“Pazara sunduğu ürünlerin %80’i Türkiye’de üretilen ve birçok ülkeye ihracat yapan Schüco Türkiye olarak ülke ekonomisine ve Schüco Lojistik & Eğitim merkezimizle mesleki eğitime katkı sağlıyoruz. Önümüzdeki dönem için yurt içinde eğitim faaliyetlerimizi ve butik projelerimizi sürdürürken yurt dışında Rusya, Orta Asya gibi klasik pazarlarımızın dışına çıkarak Kuzey Afrika, Katar, Batı Avrupa ve Kuzey Amerika’da ciddi iş bağlantıları üzerine yoğunlaşacağız.”
Schüco Türkiye’nin güncel durumu hakkında bilgi alabilir miyiz?

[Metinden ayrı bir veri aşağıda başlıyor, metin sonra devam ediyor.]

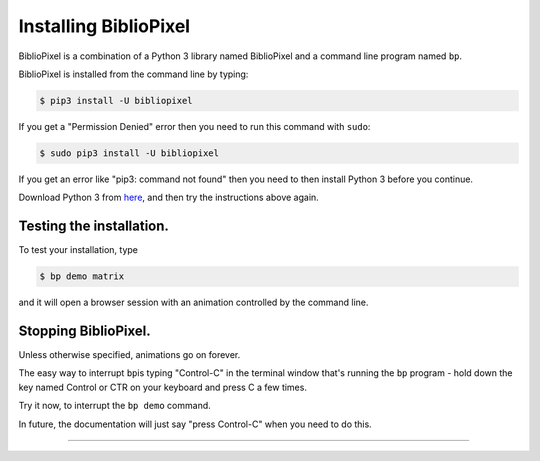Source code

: Installing BiblioPixel
--------------------------------

BiblioPixel is a combination of a Python 3 library named BiblioPixel and a
command line program named ``bp``.

BiblioPixel is installed from the command line by typing:

.. code-block:: bash

   $ pip3 install -U bibliopixel

If you get a "Permission Denied" error then you need to run this command with
``sudo``\ :

.. code-block:: bash

   $ sudo pip3 install -U bibliopixel

If you get an error like "pip3: command not found" then you need to then install
Python 3 before you continue.

Download Python 3 from `here <https://www.python.org/downloads/>`_\ , and then try
the instructions above again.

Testing the installation.
^^^^^^^^^^^^^^^^^^^^^^^^^

To test your installation, type

.. code-block:: bash

   $ bp demo matrix

and it will open a browser session with an animation controlled by the command
line.


Stopping BiblioPixel.
^^^^^^^^^^^^^^^^^^^^^^^^^

Unless otherwise specified, animations go on forever.

The easy way to interrupt ``bp``\ is typing "Control-C" in the terminal window
that's running the ``bp`` program - hold down the key named Control
or CTR on your keyboard and press C a few times.

Try it now, to interrupt the ``bp demo`` command.

In future, the documentation will just say "press Control-C" when you need to do
this.

----

.. bp-code-block:: footer

   shape: [64, 16]
   animation: $bpa.matrix.MatrixRain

Schüco Türkiye olarak yaklaşık 20 yıl önce kurulduğumuz dönemde iki üç partnerimiz, yani bayimiz vardı. Bayilerimize özellikle Partner diyoruz çünkü çok uzun soluklu ilişkilere dayanan ve müşteri – satıcı ilişkisinden öte bir ilişkimiz söz konusu. İki üç Partner ile yola çıktık, sonrasında ise pazarın gelişmesine paralel olarak hem Partner sayımızı arttırdık hem de kendi kadromuzu oluşturduk. Altyapımızı büyüttük, showroomlarımızı, ofislerimizi, lojistik merkezimizi daha da geliştirerek müşteriye daha iyi hizmet verecek hale geldik.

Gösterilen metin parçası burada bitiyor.